All three characters have an arc of social mobility. This arc is defined by the sacrifice that they have to make. In the case of the soon-to-be politician, it is the witnessing of a mob lynching, fueled only by communal hatred. In the case of the soon-to-be actor, it is the abandonment of a benefactor and friend. The main character sacrifices her life to “answer” the demands of the public, that blame be placed upon someone.

[In the courtroom, the judge announced his ruling,] “And, on the other hand, we have the word of a hijra1, an individual who begs on the streets for money, saying the defendant taught her English. Be that as it may”–the judge takes a deep breath, … –“it is clear that the defendant has long been disloyal to the values of this nation. The defendant has spoken clearly against the government, against the police, on the Internet, on Facebook dot-com. This lack of loyalty is not something to be taken lightly. It is its own strong piece of evidence. There is a case to be made, as well, for soothing the conscience of the city, of the country. The people demand justice.” He goes on.

These sacrifices are irrational. Towards the end of the book, that last sacrifice made by the protagonist enraged me. How can one person be sacrificed at the altar to pacify the demands of a nation for justice? Yet, what right do I have to be enraged? The first decade of the 21st century in India was ridden with terrorist attacks across the country. After each attack, security was increased and people (sometimes, communities) were sacrificed. The nature of these sacrifices is the same and if I am enraged by the fictional one, then I must battle with the injustice inherent in the non-fictional ones too.

The final notable feature of the novel is that the main incident in the novel, the burning of the train, takes up so little of the story. It is described. And the main character’s feelings about it and where she was in relation to the attack are also described. But we never get to see the damage that it has done. Our perspective is forcefully limited to the daily lives of the 3 main characters. Unfortunately, it includes such useless sources such as the nightly shows that PT Sir watches on his TV or what Lovely’s friends tell her about their opinions. In this, I think that the author has pointed towards the horrifying nature of life in a world of information abundance: What has happened might be important. What others are saying about it is always more important.

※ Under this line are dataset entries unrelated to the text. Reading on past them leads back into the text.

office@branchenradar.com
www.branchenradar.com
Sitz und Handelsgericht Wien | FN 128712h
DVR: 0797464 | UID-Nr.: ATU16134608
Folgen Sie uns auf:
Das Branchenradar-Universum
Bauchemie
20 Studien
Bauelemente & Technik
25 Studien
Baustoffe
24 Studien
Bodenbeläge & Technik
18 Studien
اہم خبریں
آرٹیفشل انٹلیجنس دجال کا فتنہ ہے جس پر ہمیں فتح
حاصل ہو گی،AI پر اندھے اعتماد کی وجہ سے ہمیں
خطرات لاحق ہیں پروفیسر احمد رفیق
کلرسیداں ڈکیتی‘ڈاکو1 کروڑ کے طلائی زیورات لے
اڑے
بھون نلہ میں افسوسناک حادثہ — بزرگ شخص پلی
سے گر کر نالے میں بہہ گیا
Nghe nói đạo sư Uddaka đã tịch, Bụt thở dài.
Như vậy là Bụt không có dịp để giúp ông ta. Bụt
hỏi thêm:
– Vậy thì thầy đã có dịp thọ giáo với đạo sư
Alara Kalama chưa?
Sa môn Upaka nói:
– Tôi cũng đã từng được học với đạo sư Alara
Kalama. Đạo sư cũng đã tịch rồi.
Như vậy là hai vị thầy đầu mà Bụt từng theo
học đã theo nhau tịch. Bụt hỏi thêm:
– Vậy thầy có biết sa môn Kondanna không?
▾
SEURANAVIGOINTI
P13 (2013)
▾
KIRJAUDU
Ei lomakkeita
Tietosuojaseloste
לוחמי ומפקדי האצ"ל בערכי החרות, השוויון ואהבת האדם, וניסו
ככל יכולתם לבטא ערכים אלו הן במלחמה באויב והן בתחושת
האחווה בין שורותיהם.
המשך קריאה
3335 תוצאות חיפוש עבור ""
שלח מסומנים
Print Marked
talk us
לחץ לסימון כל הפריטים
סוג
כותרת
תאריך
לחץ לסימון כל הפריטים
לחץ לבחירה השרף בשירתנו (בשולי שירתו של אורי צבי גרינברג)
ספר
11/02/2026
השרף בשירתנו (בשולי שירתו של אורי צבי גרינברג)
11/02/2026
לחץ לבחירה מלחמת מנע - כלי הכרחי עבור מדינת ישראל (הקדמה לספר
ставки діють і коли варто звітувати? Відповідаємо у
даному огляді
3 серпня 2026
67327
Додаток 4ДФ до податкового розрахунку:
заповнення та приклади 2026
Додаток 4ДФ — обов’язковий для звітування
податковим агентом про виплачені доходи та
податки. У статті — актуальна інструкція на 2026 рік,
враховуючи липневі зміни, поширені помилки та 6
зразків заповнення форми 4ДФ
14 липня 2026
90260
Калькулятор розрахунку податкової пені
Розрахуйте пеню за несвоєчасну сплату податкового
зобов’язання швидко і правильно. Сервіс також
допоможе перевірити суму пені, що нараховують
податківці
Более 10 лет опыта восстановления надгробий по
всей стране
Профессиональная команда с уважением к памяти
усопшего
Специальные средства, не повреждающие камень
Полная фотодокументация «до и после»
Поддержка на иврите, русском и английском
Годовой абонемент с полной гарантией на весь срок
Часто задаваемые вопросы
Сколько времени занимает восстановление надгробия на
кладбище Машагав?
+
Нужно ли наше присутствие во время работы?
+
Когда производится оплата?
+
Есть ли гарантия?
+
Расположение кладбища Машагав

As tragedies engulf countries around the world in the form of inflation, food insecurity, heat waves, and war, there is a sense that this is business-as-usual. Today’s tragedy is the latest of a series of vignettes; certain to fade away when the next one appears.

P.S. One nice part of the novel that I appreciated was that one of the characters who is in the process of learning English, speaks in broken English throughout: (even in her inner monologues)

Even a dog which is looking like a wolf is enjoying the ride in AC comfort. All of them are ignoring me. The public is wanting blood. The media is wanting death. All around me, that is what people are saying.

This character, Lovely, is learning English and she makes the kind of mistakes that are characteristic of a beginner in India, prominently, the usage of the continuous tense everywhere.

  1. The Hindi word for transgender.